Compito 1:
Nel brano sul motto «Nomina sunt consequentia rerum», in quale opera Dante riprende questa massima?
Compito 2:
Prosegui, per favore, il brano sul motto «Nomina sunt consequentia rerum» a partire dalla sua ultima frase.

Brano da leggere:
::::::::::

Costume e SocietàLetteratura

“Nomina sunt consequentia rerum”

Le riflessioni del centro studi

Di Sandro Furfaro – Avvocato del Foro di Locri

Ammoniva la sapienza romana, ripresa da Dante nella Vita Nova, che “nomina sunt consequentia rerum” e l’affermazione va ovviamente intesa nel senso che è dalla essenza di ciascuna cosa che deriva il suo nome. Un dato di comune esperienza insegna, infatti, che i nomi rappresentano il precipitato di processi storici e di evoluzioni di costume che si esprimono come simboli, che rivelano l’essenza, le particolarità, tutte o soltanto alcune qualità che caratterizzano una certa cosa (o una persona) in luogo di un’altra.
Nella realtà dei fenomeni, dunque, è dall’essenza e dalla qualità della cosa o del fenomeno (intendendo per qualità qualsiasi caratteristica che attribuisca a taluna cosa o a un tal fenomeno una peculiarità) che si ricava il nome. Si tratta, in sostanza, di un processo di sussunzione del nomen dalla caratterisctica intrinseca alla res che, a meno di non voler confondere l’ordine delle cose e distogliere ciascuna cosa da ciò che è suo proprio, non consente il contrario (e, cioè, che “res sunt consequentia nomini”) per l’evidente ragione che, per tale via, sarebbe impossibile raccordare nome e cosa stante la possibilità, ove fosse la cosa a essere conseguenza del nome, di attribuire a realtà diverse lo stesso nome, ovvero alla stessa realtà nomi diversi.

::::::::::

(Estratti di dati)
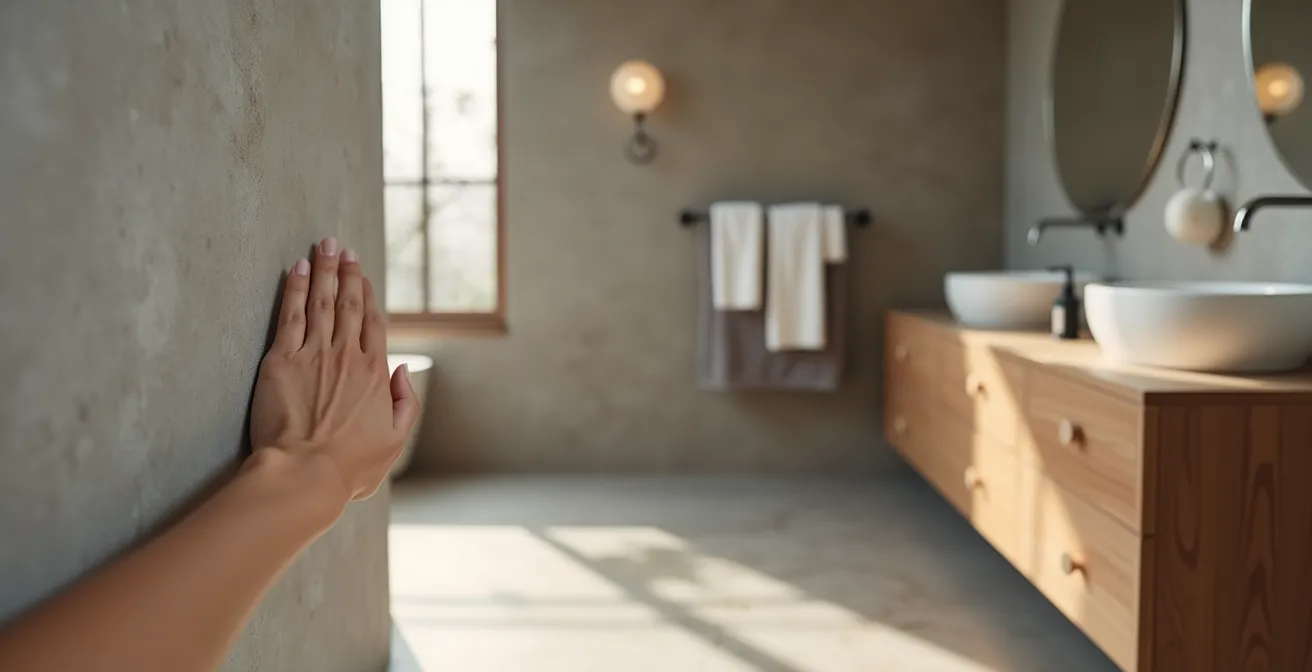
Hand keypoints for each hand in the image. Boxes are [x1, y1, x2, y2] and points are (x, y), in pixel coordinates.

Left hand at [249, 237, 418, 502]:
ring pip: (321, 302)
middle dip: (345, 271)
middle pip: (349, 303)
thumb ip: (406, 402)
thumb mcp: (395, 441)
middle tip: (340, 247)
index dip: (368, 293)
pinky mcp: (282, 361)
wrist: (305, 473)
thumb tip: (402, 370)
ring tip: (322, 246)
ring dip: (323, 270)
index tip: (362, 272)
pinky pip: (290, 315)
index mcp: (376, 373)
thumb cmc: (350, 466)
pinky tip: (296, 269)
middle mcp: (347, 355)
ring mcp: (314, 355)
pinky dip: (294, 289)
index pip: (373, 322)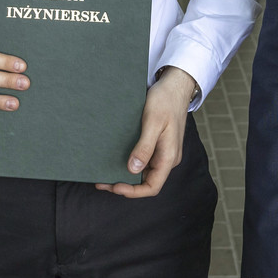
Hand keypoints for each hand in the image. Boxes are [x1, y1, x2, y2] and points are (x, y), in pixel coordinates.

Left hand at [94, 66, 195, 197]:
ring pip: (144, 172)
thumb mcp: (153, 122)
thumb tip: (133, 169)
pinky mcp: (158, 144)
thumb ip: (144, 147)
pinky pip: (143, 160)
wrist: (175, 85)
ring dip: (125, 174)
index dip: (133, 191)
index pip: (152, 187)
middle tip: (101, 182)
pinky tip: (115, 159)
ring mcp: (163, 152)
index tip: (114, 186)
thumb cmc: (165, 101)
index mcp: (169, 157)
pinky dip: (129, 163)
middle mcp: (167, 158)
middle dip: (124, 185)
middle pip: (146, 181)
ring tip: (104, 173)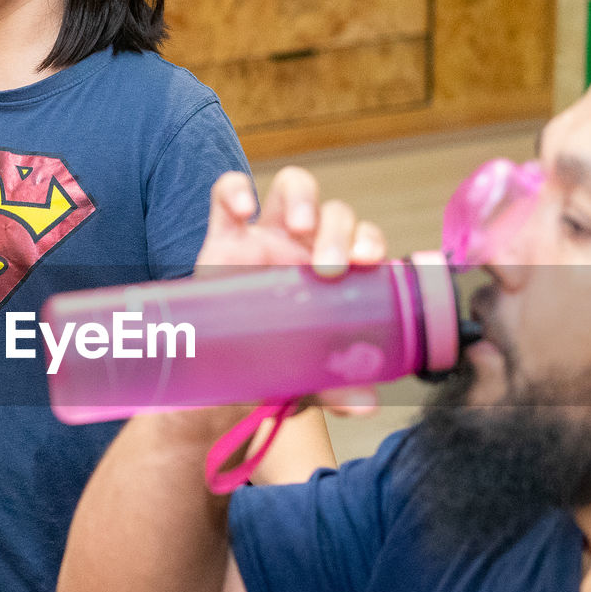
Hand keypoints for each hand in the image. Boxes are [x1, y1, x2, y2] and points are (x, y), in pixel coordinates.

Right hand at [197, 169, 386, 414]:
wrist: (221, 373)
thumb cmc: (274, 363)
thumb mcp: (307, 377)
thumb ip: (336, 386)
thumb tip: (366, 405)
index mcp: (335, 272)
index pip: (362, 238)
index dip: (369, 240)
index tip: (365, 262)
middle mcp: (305, 247)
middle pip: (334, 211)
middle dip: (339, 231)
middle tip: (329, 267)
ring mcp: (264, 235)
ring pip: (294, 186)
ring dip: (303, 199)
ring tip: (299, 226)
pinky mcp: (222, 235)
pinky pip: (227, 192)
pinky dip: (235, 190)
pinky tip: (243, 208)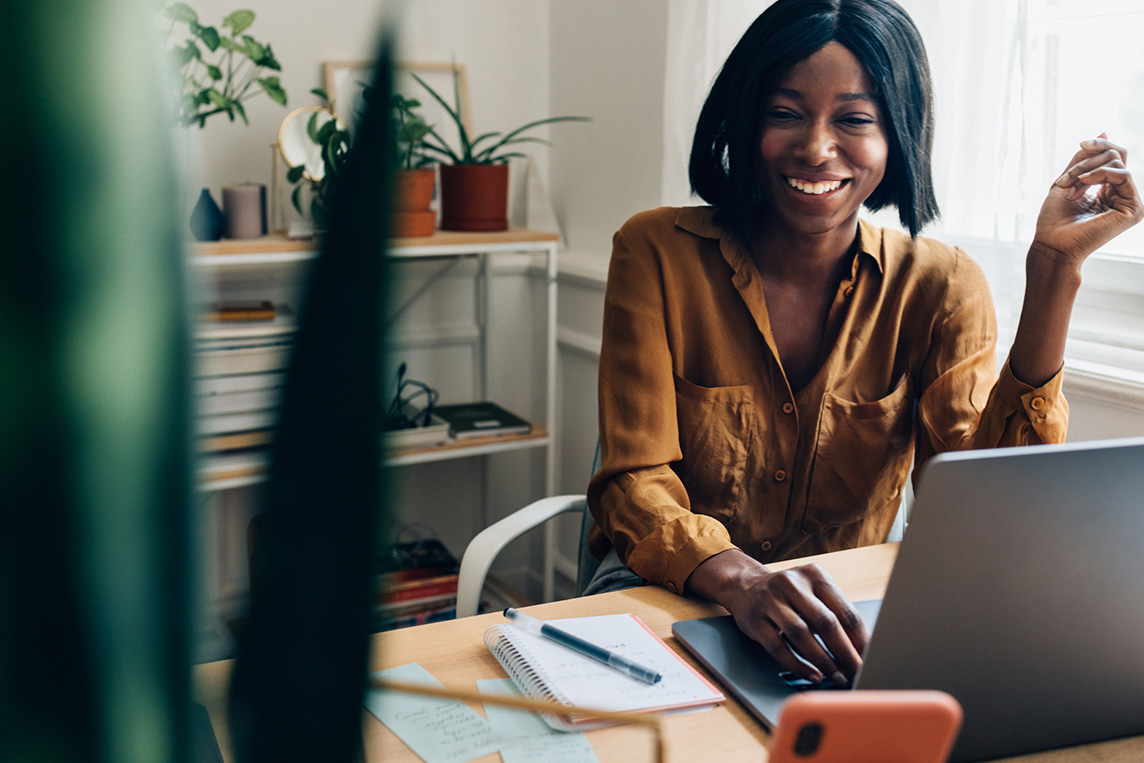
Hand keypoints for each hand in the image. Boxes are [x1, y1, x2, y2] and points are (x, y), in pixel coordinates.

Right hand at [687, 550, 868, 683]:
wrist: (744, 586)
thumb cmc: (788, 595)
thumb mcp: (812, 593)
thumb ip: (834, 614)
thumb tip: (862, 649)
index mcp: (814, 575)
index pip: (844, 610)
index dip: (860, 638)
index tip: (870, 658)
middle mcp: (792, 583)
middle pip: (825, 622)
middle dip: (844, 652)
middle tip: (856, 672)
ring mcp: (770, 601)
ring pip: (801, 634)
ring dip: (822, 660)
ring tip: (836, 676)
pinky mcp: (755, 620)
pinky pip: (778, 647)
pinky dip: (798, 664)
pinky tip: (812, 674)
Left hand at [1033, 134, 1142, 267]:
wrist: (1052, 244)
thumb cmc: (1054, 219)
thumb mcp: (1068, 179)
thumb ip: (1085, 158)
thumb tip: (1104, 131)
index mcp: (1108, 190)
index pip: (1114, 156)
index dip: (1098, 146)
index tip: (1081, 145)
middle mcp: (1122, 195)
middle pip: (1116, 156)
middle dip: (1086, 162)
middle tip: (1064, 179)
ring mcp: (1129, 202)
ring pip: (1117, 164)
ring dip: (1086, 171)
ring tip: (1068, 187)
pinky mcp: (1133, 209)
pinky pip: (1122, 175)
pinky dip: (1099, 175)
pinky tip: (1082, 184)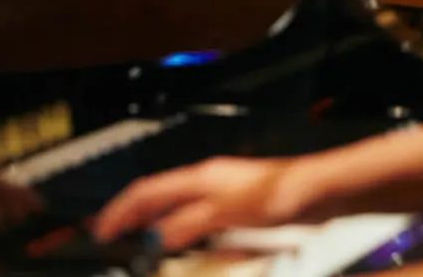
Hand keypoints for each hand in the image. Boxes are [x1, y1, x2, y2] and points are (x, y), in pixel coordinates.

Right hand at [92, 156, 314, 250]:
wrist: (320, 191)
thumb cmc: (282, 193)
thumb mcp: (230, 213)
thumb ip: (192, 224)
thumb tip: (160, 236)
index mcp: (199, 178)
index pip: (147, 192)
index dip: (121, 210)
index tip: (102, 229)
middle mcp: (207, 181)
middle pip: (158, 197)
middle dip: (132, 215)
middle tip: (112, 234)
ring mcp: (222, 193)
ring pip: (176, 207)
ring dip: (155, 224)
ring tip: (141, 241)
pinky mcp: (237, 207)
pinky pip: (198, 219)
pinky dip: (182, 231)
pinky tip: (188, 245)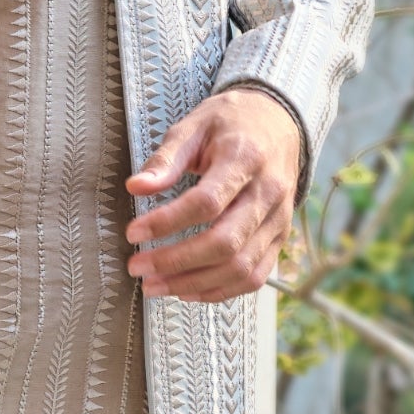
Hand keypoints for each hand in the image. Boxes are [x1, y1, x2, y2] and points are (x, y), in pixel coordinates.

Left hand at [125, 89, 302, 301]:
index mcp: (245, 159)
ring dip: (193, 283)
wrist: (279, 122)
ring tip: (154, 286)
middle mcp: (269, 193)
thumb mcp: (194, 126)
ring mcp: (279, 220)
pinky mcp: (280, 238)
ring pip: (240, 267)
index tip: (133, 233)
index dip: (167, 223)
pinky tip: (186, 290)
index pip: (207, 203)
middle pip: (225, 243)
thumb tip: (135, 187)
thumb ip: (166, 159)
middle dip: (176, 262)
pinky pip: (254, 276)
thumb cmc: (230, 123)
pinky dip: (219, 291)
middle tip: (137, 268)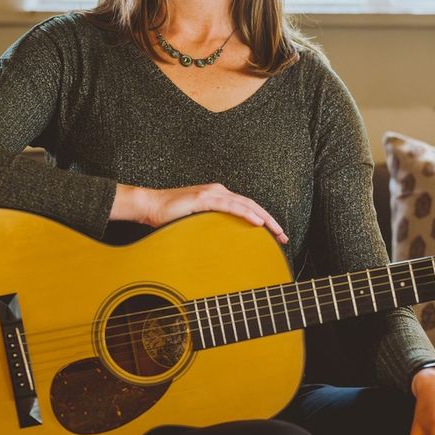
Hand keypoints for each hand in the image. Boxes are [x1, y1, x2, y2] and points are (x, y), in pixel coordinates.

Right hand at [122, 182, 287, 244]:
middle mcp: (218, 192)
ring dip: (264, 218)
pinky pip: (230, 206)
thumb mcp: (196, 223)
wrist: (150, 206)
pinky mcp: (203, 198)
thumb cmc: (170, 217)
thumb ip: (212, 227)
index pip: (247, 207)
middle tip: (283, 237)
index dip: (264, 220)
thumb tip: (226, 243)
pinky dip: (246, 213)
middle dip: (271, 221)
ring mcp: (211, 194)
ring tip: (276, 231)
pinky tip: (257, 222)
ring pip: (245, 204)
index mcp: (218, 196)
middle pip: (252, 205)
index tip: (276, 235)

::::::::::

Risposta 1:
Nella Vita Nova.

Risposta 2:
Ponendo mente al fatto che è dall’essenza e dalla qualità (dalla caratteristica, dalla particolarità) della cosa o del fenomeno che discende il suo nome si coglie appieno la fondatezza della massima romana e di come, essa, nel mondo del diritto valga a distinguere fenomeni che, costituiti magari dalla medesima sostanza, si caratterizano per l’emergenza in uno di essi di tratti particolari che lo qualificano, distinguendolo dal resto, pur contiguo. Esempi a iosa, se ne indicano due soltanto, giusto (come suol dirsi) per spiegarsi. Il primo: cos’è mai il peculato, se non una appropriazione indebita commessa da un pubblico ufficiale? La qualità dell’agente, però, muta la definizione, di modo che l’attribuzione del nomen proprio pone in risalto che l’approfittamento della fiducia da parte di chi, possedendo la cosa altrui, se ne appropria è costituito dall’agire di chi, della sua posizione all’interno dell’ordinamento, dovrebbe costituire garanzia per i consociati. Il secondo: cos’è mai ciò che si definisce riciclaggio, se non una ricettazione qualificata dal requisito del trasferimento o della sostituzione di denaro o di altra utilità proveniente da delitto non colposo ovvero dal compimento di attività che impediscano la riconduzione di quelle cose al delitto sottostante? Il compimento delle dette condotte e la particolare intenzione richiesta qualificano il fenomeno, distinguendolo dal resto.
La definizione (il nome) è, dunque, sussunzione e ordine delle cose e dei fatti, sicché, nel mondo del diritto, l’espressione fatto giuridico qualifica l’accadimento, individuandolo nella realtà fenomenica come ente definito di cui la definizione che coglie l’essenza e, con essa, ciò che al diritto rileva: la capacità di essere causa di conseguenze giuridiche e, in particolare, di quelle conseguenze giuridiche da riconnettere a quel fatto.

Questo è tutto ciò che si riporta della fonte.